The atmosphere was tense. The result of an exchange of many angry words. The twenty people—three of them women—gathered in the small office were black. The stenciled sign on the outside of the closed door read: Office Of Black Catholic Services, Archdiocese Of Detroit.

“What it comes down to,” Perry Brown was almost shouting, “is that he’s abandoned us! That’s the bottom line!”

“You’re being simplistic,” Ty Powers charged.

The argument, initially joined by nearly everyone in the room, now had narrowed to these two. They were the only ones still standing. Powers, tall, well-built, light-complexioned, was director of Black Catholic Services, appointed by Archbishop Boyle.

Brown, of medium height, pencil-thin, Afro-topped, was a physician whose patients included many in the black community who could afford neither medical treatment nor hospitalization insurance.

“How many Catholic schools in the core city has Archbishop Boyle closed?”

“Perry—”

“How many of our parishes has he closed?”

“Perry, it’s not so much that the Archbishop is closing schools and parishes.”

“No? Then what is it?”

“He’s pronouncing them dead. They died. We didn’t build them; white Catholics did. Then they moved away. There weren’t enough black Catholics left to support them. So they died. There wasn’t anything the Archbishop could do about it.”

“He could keep them open and operating!”

“Be reasonable: How is he going to do that?”

“By making a commitment to the core city!” Brown looked around. Most of those present seemed to be in agreement with him.

“The Archbishop has that kind of commitment. The Inter Parish Sharing Program was his baby. It was his idea to have suburban parishes share with the inner-city parishes.”

“Well,” Brown placed his hand on the chair in front of him and leaned forward, “I’ve got news for you and for him; His baby died abornin’.”

“That’s what I’ve been trying to tell you: Archbishop Boyle wants to keep our parishes and schools open. And he’s even tried to keep them open with programs like the IPSP, but his hands are tied. The whites who built these churches and schools have moved away. And,” Powers emphasized, “they have made it very clear they are not going to continue to support them.”

“Precisely why the Archbishop should not have made the sharing voluntary.”

“Not voluntary!?”

“Not voluntary!” Brown converted Powers’ shocked tone into one of triumph. “It does not require an MBA to know that all temporalities in this archdiocese are held in the name of the Catholic Archbishop of Detroit, whoever he may be.”

“You mean . . .” Powers seemed unable to complete the thought.

“Take it! Take the money from the savings of the rich parishes and distribute it to the poor.
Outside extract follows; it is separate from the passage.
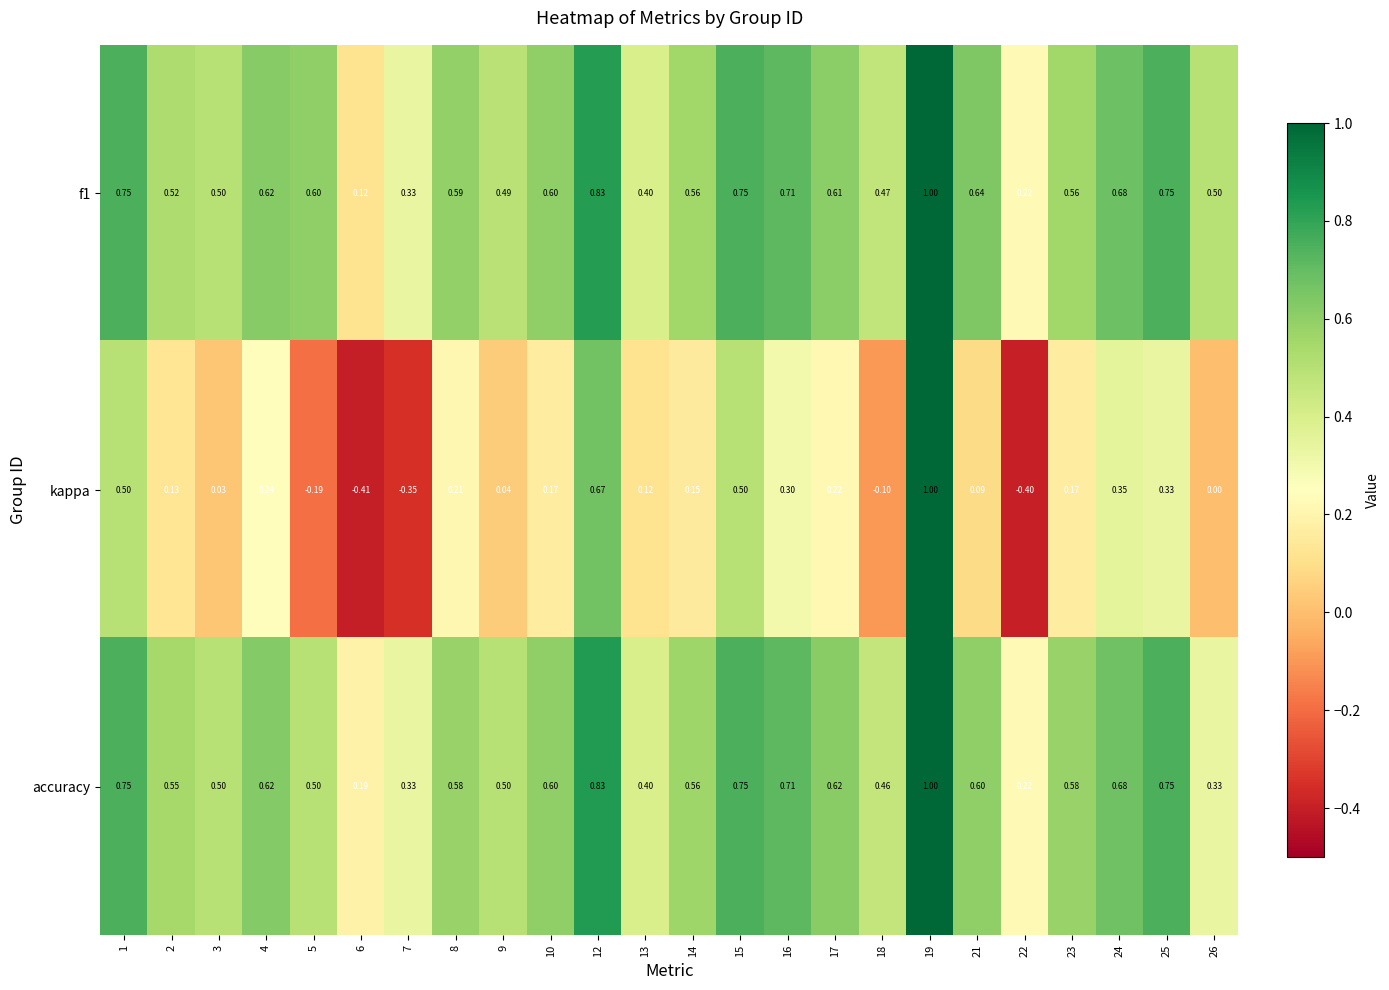

Count the number of categories in the chart.

24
If the ‘have’ parishes will not be Christian to the ‘have-not’ parishes, then impose Christianity on them.”

There was a stunned silence.

“Why not?” someone finally asked, rhetorically.

“It makes sense,” someone else commented.

“It makes damn good sense,” another added.

Silence. They were awaiting Powers’ response.

“Ridiculous. It’s ridiculous. One move like that and he wouldn’t have a diocese anymore. You may recall, in 1968, the year after the riots, when the Archbishop allocated a healthy chunk of the Archdiocesan Development Fund collection to the needs of the inner city. There was plenty of very audible griping from white Catholics about how all their money was going to be used by ‘those niggers.’ And the following year, the ADF collection plummeted.